What the exercise asks – Copy out every one of the rows below line by line, changing nothing.

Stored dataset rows
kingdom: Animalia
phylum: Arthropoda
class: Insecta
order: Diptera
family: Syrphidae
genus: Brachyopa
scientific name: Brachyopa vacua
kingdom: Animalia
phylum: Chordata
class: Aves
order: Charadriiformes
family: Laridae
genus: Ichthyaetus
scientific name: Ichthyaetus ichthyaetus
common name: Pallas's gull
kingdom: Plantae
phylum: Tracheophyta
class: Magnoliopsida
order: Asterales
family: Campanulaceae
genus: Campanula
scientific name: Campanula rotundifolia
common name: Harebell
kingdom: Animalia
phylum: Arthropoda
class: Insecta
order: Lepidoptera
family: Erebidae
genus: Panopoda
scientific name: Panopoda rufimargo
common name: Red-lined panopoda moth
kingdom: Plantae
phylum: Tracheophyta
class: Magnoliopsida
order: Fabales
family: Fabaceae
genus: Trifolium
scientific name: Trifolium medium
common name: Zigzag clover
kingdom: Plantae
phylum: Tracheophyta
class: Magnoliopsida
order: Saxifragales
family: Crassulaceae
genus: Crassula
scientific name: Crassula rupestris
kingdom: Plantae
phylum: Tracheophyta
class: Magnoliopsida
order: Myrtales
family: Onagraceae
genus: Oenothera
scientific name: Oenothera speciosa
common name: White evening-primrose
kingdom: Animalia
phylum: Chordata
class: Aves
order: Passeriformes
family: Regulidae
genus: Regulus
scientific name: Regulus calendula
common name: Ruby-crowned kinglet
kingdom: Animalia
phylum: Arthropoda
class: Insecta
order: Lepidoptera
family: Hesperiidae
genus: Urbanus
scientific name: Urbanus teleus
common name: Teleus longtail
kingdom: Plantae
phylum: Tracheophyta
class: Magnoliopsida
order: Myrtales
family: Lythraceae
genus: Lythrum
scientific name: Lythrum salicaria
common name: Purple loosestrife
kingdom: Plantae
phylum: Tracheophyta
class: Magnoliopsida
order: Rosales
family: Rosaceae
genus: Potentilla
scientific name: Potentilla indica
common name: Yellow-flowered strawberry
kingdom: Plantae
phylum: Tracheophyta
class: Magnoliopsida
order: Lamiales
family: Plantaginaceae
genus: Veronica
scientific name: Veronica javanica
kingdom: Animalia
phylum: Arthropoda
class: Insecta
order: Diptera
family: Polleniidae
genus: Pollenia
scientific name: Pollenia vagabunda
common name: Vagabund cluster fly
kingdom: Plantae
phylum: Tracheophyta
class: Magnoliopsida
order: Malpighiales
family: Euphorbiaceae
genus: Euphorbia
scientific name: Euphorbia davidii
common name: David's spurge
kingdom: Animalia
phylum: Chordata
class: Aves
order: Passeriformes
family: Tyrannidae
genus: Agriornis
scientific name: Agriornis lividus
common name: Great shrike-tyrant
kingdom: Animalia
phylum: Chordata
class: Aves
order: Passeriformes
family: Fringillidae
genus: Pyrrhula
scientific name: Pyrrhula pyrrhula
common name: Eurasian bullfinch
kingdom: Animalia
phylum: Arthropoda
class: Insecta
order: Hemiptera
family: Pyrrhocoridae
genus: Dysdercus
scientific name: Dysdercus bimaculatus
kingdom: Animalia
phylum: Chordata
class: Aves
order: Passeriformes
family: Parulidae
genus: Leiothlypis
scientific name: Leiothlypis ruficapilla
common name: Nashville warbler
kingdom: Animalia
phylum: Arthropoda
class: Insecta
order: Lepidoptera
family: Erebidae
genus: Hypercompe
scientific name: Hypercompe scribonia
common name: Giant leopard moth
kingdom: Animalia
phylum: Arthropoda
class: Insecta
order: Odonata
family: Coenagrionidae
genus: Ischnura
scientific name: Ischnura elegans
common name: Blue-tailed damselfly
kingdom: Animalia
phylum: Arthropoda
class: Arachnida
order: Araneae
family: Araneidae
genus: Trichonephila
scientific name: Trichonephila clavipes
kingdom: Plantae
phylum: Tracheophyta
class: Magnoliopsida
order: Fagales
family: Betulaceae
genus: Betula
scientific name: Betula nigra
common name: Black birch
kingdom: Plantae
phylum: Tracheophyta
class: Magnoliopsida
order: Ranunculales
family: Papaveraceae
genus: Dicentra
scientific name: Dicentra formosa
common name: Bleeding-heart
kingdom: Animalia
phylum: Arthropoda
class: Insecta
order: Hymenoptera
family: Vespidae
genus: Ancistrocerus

Output –
kingdom: Animalia
phylum: Arthropoda
class: Insecta
order: Diptera
family: Syrphidae
genus: Brachyopa
scientific name: Brachyopa vacua
kingdom: Animalia
phylum: Chordata
class: Aves
order: Charadriiformes
family: Laridae
genus: Ichthyaetus
scientific name: Ichthyaetus ichthyaetus
common name: Pallas's gull
kingdom: Plantae
phylum: Tracheophyta
class: Magnoliopsida
order: Asterales
family: Campanulaceae
genus: Campanula
scientific name: Campanula rotundifolia
common name: Harebell
kingdom: Animalia
phylum: Arthropoda
class: Insecta
order: Lepidoptera
family: Erebidae
genus: Panopoda
scientific name: Panopoda rufimargo
common name: Red-lined panopoda moth
kingdom: Plantae
phylum: Tracheophyta
class: Magnoliopsida
order: Fabales
family: Fabaceae
genus: Trifolium
scientific name: Trifolium medium
common name: Zigzag clover
kingdom: Plantae
phylum: Tracheophyta
class: Magnoliopsida
order: Saxifragales
family: Crassulaceae
genus: Crassula
scientific name: Crassula rupestris
kingdom: Plantae
phylum: Tracheophyta
class: Magnoliopsida
order: Myrtales
family: Onagraceae
genus: Oenothera
scientific name: Oenothera speciosa
common name: White evening-primrose
kingdom: Animalia
phylum: Chordata
class: Aves
order: Passeriformes
family: Regulidae
genus: Regulus
scientific name: Regulus calendula
common name: Ruby-crowned kinglet
kingdom: Animalia
phylum: Arthropoda
class: Insecta
order: Lepidoptera
family: Hesperiidae
genus: Urbanus
scientific name: Urbanus teleus
common name: Teleus longtail
kingdom: Plantae
phylum: Tracheophyta
class: Magnoliopsida
order: Myrtales
family: Lythraceae
genus: Lythrum
scientific name: Lythrum salicaria
common name: Purple loosestrife
kingdom: Plantae
phylum: Tracheophyta
class: Magnoliopsida
order: Rosales
family: Rosaceae
genus: Potentilla
scientific name: Potentilla indica
common name: Yellow-flowered strawberry
kingdom: Plantae
phylum: Tracheophyta
class: Magnoliopsida
order: Lamiales
family: Plantaginaceae
genus: Veronica
scientific name: Veronica javanica
kingdom: Animalia
phylum: Arthropoda
class: Insecta
order: Diptera
family: Polleniidae
genus: Pollenia
scientific name: Pollenia vagabunda
common name: Vagabund cluster fly
kingdom: Plantae
phylum: Tracheophyta
class: Magnoliopsida
order: Malpighiales
family: Euphorbiaceae
genus: Euphorbia
scientific name: Euphorbia davidii
common name: David's spurge
kingdom: Animalia
phylum: Chordata
class: Aves
order: Passeriformes
family: Tyrannidae
genus: Agriornis
scientific name: Agriornis lividus
common name: Great shrike-tyrant
kingdom: Animalia
phylum: Chordata
class: Aves
order: Passeriformes
family: Fringillidae
genus: Pyrrhula
scientific name: Pyrrhula pyrrhula
common name: Eurasian bullfinch
kingdom: Animalia
phylum: Arthropoda
class: Insecta
order: Hemiptera
family: Pyrrhocoridae
genus: Dysdercus
scientific name: Dysdercus bimaculatus
kingdom: Animalia
phylum: Chordata
class: Aves
order: Passeriformes
family: Parulidae
genus: Leiothlypis
scientific name: Leiothlypis ruficapilla
common name: Nashville warbler
kingdom: Animalia
phylum: Arthropoda
class: Insecta
order: Lepidoptera
family: Erebidae
genus: Hypercompe
scientific name: Hypercompe scribonia
common name: Giant leopard moth
kingdom: Animalia
phylum: Arthropoda
class: Insecta
order: Odonata
family: Coenagrionidae
genus: Ischnura
scientific name: Ischnura elegans
common name: Blue-tailed damselfly
kingdom: Animalia
phylum: Arthropoda
class: Arachnida
order: Araneae
family: Araneidae
genus: Trichonephila
scientific name: Trichonephila clavipes
kingdom: Plantae
phylum: Tracheophyta
class: Magnoliopsida
order: Fagales
family: Betulaceae
genus: Betula
scientific name: Betula nigra
common name: Black birch
kingdom: Plantae
phylum: Tracheophyta
class: Magnoliopsida
order: Ranunculales
family: Papaveraceae
genus: Dicentra
scientific name: Dicentra formosa
common name: Bleeding-heart
kingdom: Animalia
phylum: Arthropoda
class: Insecta
order: Hymenoptera
family: Vespidae
genus: Ancistrocerus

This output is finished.